The solo exhibition by José Resende at Galeria Millan can be understood as a development of the exhibition held at the Pinacoteca do Estado de São Paulo, between April and June 2015. It would even be fair to say that the exhibition is flows through space and time.
At Millan, the exhibition is also composed of only recent and previously not seen sculptures. But it is a mistake to think of it only as a new stage in José Resende's work - composed of projects and innovative solutions. Because the path tread in the 50 years of the artist's production is of "eternal return;” a reflected, surprising continuum. The humor, tension, opposing directions, the latent movement and its insertion in the public space have always been and are present in his work.
It is undeniable that José Resende's sculptures explore the relationships between the city and the body. Whether by choice of materials — metal plates and pipes, stones, glass, textiles - or through the direct conversation of his work — vertical, horizontal, diagonal and curved — with the surroundings. Guided by a rigorous, flexible thinking and a playful imagination, the artist, through his sculptures, invites the audience into another perspective of the urban landscape, the corporeality and the world’s mobility.
In fact, the idea of the inaccuracy of movement is something that unifies the works of Resende exhibited at Galeria Millan. The sculpture Dobras (2015) is made by interlocking two steel plates: one of which is circular, folded in half, with two slits in "v" and the other which is half-moon shape. The density and strength of the plates inspire permanence; an apparent stability. That soon falls apart when you realize that there is a multiplicity of sculptural possibilities within the same sculpture - just change the fitting of the “v” plate. It is the idea of an open work that lies its movement, its constant tension.
It is also worth mentioning that at the Pinacoteca, Dobras (2015) was displayed as a pair of identical sculptures, whereas at Galeria Millan, the piece has been dismembered and it appears as a set of sculptures in various dimensions.
The never before seen piece Corpo de Prova II (2015) embodies another type of movement. The title already alludes to what is at stake in the sculpture. Are the calculation and the precision of this creation sufficient to control the unpredictability of imagination and of the suggestive character of the flexible form? On one side, two brushed stainless steel pipes measuring 4 meters, on the other, two polished stainless steel tubes at an angle also measuring 4 meters, and both sets are connected by a steel cable. Corpo de Prova II (2015) refers to previous methods — such as the train cars suspended by steel cables and even in some sculptures dating back to the 1970s — but presents new solutions: a pre-established and powerful balance.

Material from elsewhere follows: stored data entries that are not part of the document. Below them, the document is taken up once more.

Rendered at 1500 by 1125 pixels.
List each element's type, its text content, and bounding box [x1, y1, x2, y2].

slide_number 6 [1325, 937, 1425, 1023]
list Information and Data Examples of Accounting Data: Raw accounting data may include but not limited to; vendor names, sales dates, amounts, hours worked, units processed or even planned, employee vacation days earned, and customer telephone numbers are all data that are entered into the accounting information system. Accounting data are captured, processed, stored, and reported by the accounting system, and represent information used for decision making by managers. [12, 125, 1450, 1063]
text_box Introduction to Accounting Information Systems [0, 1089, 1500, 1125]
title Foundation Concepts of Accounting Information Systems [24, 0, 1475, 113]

In the lobby of the gallery, the never before seen work Up Side Down (2015) — consisting of brass tubes connected by steel cables — produces an impact for its monumentality, for its humor and for its challenge to gravity. Even despite the lightness and the aerial quality of the work which, incidentally, seems to create a virtual volume that moves toward the observer's body, Up Side Down, measuring 6 meters, has as a challenge the task of standing up. The sculpture also exceeds in scale the environment where it is installed. There is a tension between the work and architecture. The dimensions of the spaces — such as the columns, the thickness of the wall, the passages, the wall coverings, the floor, the ceiling — are seen again. The exhibition is on display at the Gallery Millan until 26 September.